How improvisational theater can possibly work
Improvisational theater is much easier than it looks, even though, when
it’s done well, every moment is pure discovery and the actors truly have
no more idea of what’s going to happen than the audience does. I think
the same sorts of techniques are at work in all sorts of human creativity. In
improv, these heuristics appear in an especially concentrated form. Improv is
also a structure that makes the group behave much more intelligently than any
of its members.
I think improv works because the basic techniques “stack the
deck” so that you can pretty much stumble onto extraordinary material.
Here’s an example of this deck-stacking: a basic trick in improv is to
use concrete words. Concrete words trigger imagination much better than
abstract words. (Not in all cases, of course; see "Causation" above.) But why does using concrete words
work so well? Because concrete words are heavily enmeshed in networks of
associations with emotions and other concrete words. They are so richly
enmeshed that you can “modulate” the kinds of connections you
make, by choosing a style, an attitude, a personality, a motive, etc., to find
connections that fit that characteristic—and you can connect in that
chosen way with almost any other concrete thing via a hop or two.
Improv culture includes explicit teaching of various heuristics for
spontaneously and collaborative making scenes that are interesting, coherent,
and emotionally rich.
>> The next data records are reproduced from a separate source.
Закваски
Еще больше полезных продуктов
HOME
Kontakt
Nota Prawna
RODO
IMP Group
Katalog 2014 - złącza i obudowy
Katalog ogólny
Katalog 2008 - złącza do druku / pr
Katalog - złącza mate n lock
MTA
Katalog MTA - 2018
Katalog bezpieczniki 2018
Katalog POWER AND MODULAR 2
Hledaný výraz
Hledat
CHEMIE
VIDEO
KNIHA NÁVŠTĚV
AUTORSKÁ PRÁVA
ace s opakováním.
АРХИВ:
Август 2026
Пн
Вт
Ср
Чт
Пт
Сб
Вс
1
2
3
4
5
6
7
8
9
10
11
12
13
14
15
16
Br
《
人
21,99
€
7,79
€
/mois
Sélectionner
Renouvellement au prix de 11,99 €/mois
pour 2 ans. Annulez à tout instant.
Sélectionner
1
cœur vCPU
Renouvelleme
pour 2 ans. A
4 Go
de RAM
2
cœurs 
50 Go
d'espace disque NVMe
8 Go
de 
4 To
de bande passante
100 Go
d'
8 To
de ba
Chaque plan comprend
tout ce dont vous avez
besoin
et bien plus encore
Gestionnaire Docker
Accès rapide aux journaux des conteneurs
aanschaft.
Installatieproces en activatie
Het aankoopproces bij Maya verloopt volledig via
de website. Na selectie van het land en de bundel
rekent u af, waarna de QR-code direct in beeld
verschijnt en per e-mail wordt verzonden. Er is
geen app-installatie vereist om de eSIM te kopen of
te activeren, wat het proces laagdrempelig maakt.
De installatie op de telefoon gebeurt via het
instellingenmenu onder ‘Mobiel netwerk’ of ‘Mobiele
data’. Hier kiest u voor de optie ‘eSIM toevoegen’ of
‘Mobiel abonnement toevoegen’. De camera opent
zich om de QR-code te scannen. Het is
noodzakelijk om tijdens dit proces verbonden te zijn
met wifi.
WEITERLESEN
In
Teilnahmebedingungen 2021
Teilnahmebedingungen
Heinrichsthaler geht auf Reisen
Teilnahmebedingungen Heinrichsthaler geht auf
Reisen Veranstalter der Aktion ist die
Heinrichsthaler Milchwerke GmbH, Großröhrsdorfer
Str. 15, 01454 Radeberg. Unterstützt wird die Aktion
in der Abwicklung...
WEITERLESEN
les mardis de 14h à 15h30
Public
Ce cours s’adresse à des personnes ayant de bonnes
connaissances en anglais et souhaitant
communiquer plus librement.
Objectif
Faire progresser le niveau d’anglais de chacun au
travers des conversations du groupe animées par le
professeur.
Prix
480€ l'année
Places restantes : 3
The most famous of these heuristics is "yes-and":
whatever your scene partner has put into the scene, say "yes" to it (accept it
as real) "and" add more information to it (add detail, move the action a step
forward, connect to it). Others are remarkably close to "play the most
interesting move", like “raise the
stakes”. When an improv scene is going well, you have the feeling
that the scene is "smarter than you are", that you are an organic part of a
collective intelligence made from all the players.